Le fait justificatif prive la faute de son caractère illicite. Il supprime donc l’une des 3 conditions nécessaires pour engager la responsabilité civile, à savoir celle relative au fait générateur. En présence d’un fait justificatif, l’auteur de la faute ne verra donc pas sa responsabilité engagée.

Les faits justificatifs issus de la responsabilité pénale

Certains faits justificatifs applicables en matière pénale s’appliquent également en matière civile. Ce sont :

  • L’ordre ou la permission de la loi (article 122-4 du Code pénal)
  • Le commandement de l’autorité légitime (article 122-4 du Code pénal)
  • L’état de nécessité (article 122-7 du Code pénal). L’état de nécessité désigne le fait de causer un dommage à un bien ou à une personne afin d’en éviter un qui serait plus important. Exemple : pour sauver des vies humaines.
  • La légitime défense (article 122-5 du Code pénal). En effet, si la légitime défense est reconnue par le juge pénal, alors la responsabilité du défendeur ne pourra pas être engagée devant le juge civil (Cass. Civ. 2ème, 22 avril 1992).

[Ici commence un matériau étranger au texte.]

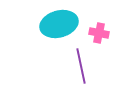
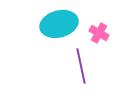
pink cross: rotated 18 degrees clockwise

Le fait justificatif lié à l’accord de la victime

Le consentement de la victime fait en principe disparaître le caractère illicite du fait à l’origine du dommage (Cass. Civ., 3ème, 1er oct. 1975). Il empêche donc d’engager la responsabilité de l’auteur du fait à l’origine du dommage sur le fondement de l’article 1240 du Code civil.

Pour autant, il ne permet pas de justifier une atteinte à son intégrité physique (article 16-1 du Code civil), sauf exceptions légales (article 16-3 du Code civil). Exemples : en cas d’intervention médicale, ou dans un but thérapeutique.